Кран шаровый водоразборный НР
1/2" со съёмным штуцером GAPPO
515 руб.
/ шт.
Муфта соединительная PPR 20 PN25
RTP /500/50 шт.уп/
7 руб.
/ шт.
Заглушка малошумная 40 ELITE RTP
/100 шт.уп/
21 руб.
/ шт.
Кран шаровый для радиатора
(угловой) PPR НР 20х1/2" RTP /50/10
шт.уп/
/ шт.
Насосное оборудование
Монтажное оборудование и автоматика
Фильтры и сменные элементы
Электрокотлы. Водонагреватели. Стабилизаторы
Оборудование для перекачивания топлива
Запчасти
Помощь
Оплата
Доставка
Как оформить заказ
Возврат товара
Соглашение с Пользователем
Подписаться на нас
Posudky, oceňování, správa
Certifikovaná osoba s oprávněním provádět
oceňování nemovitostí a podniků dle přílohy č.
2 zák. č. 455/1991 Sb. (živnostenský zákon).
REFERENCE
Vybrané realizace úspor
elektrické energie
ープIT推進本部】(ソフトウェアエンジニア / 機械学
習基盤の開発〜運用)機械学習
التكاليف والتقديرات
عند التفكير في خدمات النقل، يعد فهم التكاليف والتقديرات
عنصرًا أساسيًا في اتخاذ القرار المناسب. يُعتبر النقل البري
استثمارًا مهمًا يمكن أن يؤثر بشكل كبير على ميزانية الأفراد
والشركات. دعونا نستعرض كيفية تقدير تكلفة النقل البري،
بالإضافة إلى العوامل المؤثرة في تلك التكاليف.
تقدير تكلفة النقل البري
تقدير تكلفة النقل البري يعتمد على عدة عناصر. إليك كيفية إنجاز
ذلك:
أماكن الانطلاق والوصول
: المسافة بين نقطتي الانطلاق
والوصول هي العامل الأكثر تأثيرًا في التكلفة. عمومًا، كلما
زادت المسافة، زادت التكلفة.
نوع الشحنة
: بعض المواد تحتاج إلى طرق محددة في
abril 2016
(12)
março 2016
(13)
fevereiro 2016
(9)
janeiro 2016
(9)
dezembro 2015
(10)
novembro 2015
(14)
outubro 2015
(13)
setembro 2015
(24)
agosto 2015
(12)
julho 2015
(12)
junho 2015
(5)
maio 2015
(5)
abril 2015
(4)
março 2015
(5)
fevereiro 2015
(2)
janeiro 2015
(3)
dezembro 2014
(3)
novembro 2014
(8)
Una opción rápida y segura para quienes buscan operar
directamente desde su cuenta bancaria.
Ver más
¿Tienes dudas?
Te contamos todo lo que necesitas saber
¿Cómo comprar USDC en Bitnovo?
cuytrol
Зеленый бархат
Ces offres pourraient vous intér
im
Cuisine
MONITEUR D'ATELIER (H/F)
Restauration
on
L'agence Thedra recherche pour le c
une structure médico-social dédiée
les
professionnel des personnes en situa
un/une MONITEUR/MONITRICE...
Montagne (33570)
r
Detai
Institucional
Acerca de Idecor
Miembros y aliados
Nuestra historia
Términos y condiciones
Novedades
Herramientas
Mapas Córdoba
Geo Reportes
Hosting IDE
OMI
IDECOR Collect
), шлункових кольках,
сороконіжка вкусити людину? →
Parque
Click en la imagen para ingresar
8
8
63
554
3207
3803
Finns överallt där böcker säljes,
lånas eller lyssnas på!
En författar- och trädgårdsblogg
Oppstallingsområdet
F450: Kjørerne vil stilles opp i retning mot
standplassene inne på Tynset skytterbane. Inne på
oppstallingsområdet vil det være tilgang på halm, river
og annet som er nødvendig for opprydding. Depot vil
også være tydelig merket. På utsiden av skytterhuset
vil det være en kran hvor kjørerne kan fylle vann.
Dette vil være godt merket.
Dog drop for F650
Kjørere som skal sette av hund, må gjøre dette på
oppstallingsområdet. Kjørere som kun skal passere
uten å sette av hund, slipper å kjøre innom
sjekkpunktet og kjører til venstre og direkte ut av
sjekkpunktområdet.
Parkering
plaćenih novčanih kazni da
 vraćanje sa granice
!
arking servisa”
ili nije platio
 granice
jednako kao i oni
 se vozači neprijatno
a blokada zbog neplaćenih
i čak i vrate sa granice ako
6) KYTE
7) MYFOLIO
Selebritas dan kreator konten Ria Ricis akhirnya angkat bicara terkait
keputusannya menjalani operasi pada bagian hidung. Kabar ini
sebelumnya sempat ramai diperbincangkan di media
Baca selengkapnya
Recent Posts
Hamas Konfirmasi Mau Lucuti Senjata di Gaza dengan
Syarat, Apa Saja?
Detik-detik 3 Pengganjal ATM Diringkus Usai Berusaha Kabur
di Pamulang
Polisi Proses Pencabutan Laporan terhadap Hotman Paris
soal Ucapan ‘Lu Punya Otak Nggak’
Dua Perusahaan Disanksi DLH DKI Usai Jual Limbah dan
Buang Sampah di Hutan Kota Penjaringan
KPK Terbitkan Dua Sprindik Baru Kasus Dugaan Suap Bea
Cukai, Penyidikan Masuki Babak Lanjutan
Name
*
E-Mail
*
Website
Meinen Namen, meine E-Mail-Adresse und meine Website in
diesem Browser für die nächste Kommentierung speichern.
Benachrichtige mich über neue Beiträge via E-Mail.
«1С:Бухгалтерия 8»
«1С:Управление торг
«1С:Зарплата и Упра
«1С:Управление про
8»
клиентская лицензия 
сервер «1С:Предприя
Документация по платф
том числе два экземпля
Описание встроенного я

= PROBLEM REQUIREMENTS =
Every record in the listing above is to be copied exactly.

= SOLUTION BELOW =
Кран шаровый водоразборный НР
1/2" со съёмным штуцером GAPPO
515 руб.
/ шт.
Муфта соединительная PPR 20 PN25
RTP /500/50 шт.уп/
7 руб.
/ шт.
Заглушка малошумная 40 ELITE RTP
/100 шт.уп/
21 руб.
/ шт.
Кран шаровый для радиатора
(угловой) PPR НР 20х1/2" RTP /50/10
шт.уп/
/ шт.
Насосное оборудование
Монтажное оборудование и автоматика
Фильтры и сменные элементы
Электрокотлы. Водонагреватели. Стабилизаторы
Оборудование для перекачивания топлива
Запчасти
Помощь
Оплата
Доставка
Как оформить заказ
Возврат товара
Соглашение с Пользователем
Подписаться на нас
Posudky, oceňování, správa
Certifikovaná osoba s oprávněním provádět
oceňování nemovitostí a podniků dle přílohy č.
2 zák. č. 455/1991 Sb. (živnostenský zákon).
REFERENCE
Vybrané realizace úspor
elektrické energie
ープIT推進本部】(ソフトウェアエンジニア / 機械学
習基盤の開発〜運用)機械学習
التكاليف والتقديرات
عند التفكير في خدمات النقل، يعد فهم التكاليف والتقديرات
عنصرًا أساسيًا في اتخاذ القرار المناسب. يُعتبر النقل البري
استثمارًا مهمًا يمكن أن يؤثر بشكل كبير على ميزانية الأفراد
والشركات. دعونا نستعرض كيفية تقدير تكلفة النقل البري،
بالإضافة إلى العوامل المؤثرة في تلك التكاليف.
تقدير تكلفة النقل البري
تقدير تكلفة النقل البري يعتمد على عدة عناصر. إليك كيفية إنجاز
ذلك:
أماكن الانطلاق والوصول
: المسافة بين نقطتي الانطلاق
والوصول هي العامل الأكثر تأثيرًا في التكلفة. عمومًا، كلما
زادت المسافة، زادت التكلفة.
نوع الشحنة
: بعض المواد تحتاج إلى طرق محددة في
abril 2016
(12)
março 2016
(13)
fevereiro 2016
(9)
janeiro 2016
(9)
dezembro 2015
(10)
novembro 2015
(14)
outubro 2015
(13)
setembro 2015
(24)
agosto 2015
(12)
julho 2015
(12)
junho 2015
(5)
maio 2015
(5)
abril 2015
(4)
março 2015
(5)
fevereiro 2015
(2)
janeiro 2015
(3)
dezembro 2014
(3)
novembro 2014
(8)
Una opción rápida y segura para quienes buscan operar
directamente desde su cuenta bancaria.
Ver más
¿Tienes dudas?
Te contamos todo lo que necesitas saber
¿Cómo comprar USDC en Bitnovo?
cuytrol
Зеленый бархат
Ces offres pourraient vous intér
im
Cuisine
MONITEUR D'ATELIER (H/F)
Restauration
on
L'agence Thedra recherche pour le c
une structure médico-social dédiée
les
professionnel des personnes en situa
un/une MONITEUR/MONITRICE...
Montagne (33570)
r
Detai
Institucional
Acerca de Idecor
Miembros y aliados
Nuestra historia
Términos y condiciones
Novedades
Herramientas
Mapas Córdoba
Geo Reportes
Hosting IDE
OMI
IDECOR Collect
), шлункових кольках,
сороконіжка вкусити людину? →
Parque
Click en la imagen para ingresar
8
8
63
554
3207
3803
Finns överallt där böcker säljes,
lånas eller lyssnas på!
En författar- och trädgårdsblogg
Oppstallingsområdet
F450: Kjørerne vil stilles opp i retning mot
standplassene inne på Tynset skytterbane. Inne på
oppstallingsområdet vil det være tilgang på halm, river
og annet som er nødvendig for opprydding. Depot vil
også være tydelig merket. På utsiden av skytterhuset
vil det være en kran hvor kjørerne kan fylle vann.
Dette vil være godt merket.
Dog drop for F650
Kjørere som skal sette av hund, må gjøre dette på
oppstallingsområdet. Kjørere som kun skal passere
uten å sette av hund, slipper å kjøre innom
sjekkpunktet og kjører til venstre og direkte ut av
sjekkpunktområdet.
Parkering
plaćenih novčanih kazni da
 vraćanje sa granice
!
arking servisa”
ili nije platio
 granice
jednako kao i oni
 se vozači neprijatno
a blokada zbog neplaćenih
i čak i vrate sa granice ako
6) KYTE
7) MYFOLIO
Selebritas dan kreator konten Ria Ricis akhirnya angkat bicara terkait
keputusannya menjalani operasi pada bagian hidung. Kabar ini
sebelumnya sempat ramai diperbincangkan di media
Baca selengkapnya
Recent Posts
Hamas Konfirmasi Mau Lucuti Senjata di Gaza dengan
Syarat, Apa Saja?
Detik-detik 3 Pengganjal ATM Diringkus Usai Berusaha Kabur
di Pamulang
Polisi Proses Pencabutan Laporan terhadap Hotman Paris
soal Ucapan ‘Lu Punya Otak Nggak’
Dua Perusahaan Disanksi DLH DKI Usai Jual Limbah dan
Buang Sampah di Hutan Kota Penjaringan
KPK Terbitkan Dua Sprindik Baru Kasus Dugaan Suap Bea
Cukai, Penyidikan Masuki Babak Lanjutan
Name
*
E-Mail
*
Website
Meinen Namen, meine E-Mail-Adresse und meine Website in
diesem Browser für die nächste Kommentierung speichern.
Benachrichtige mich über neue Beiträge via E-Mail.
«1С:Бухгалтерия 8»
«1С:Управление торг
«1С:Зарплата и Упра
«1С:Управление про
8»
клиентская лицензия 
сервер «1С:Предприя
Документация по платф
том числе два экземпля
Описание встроенного я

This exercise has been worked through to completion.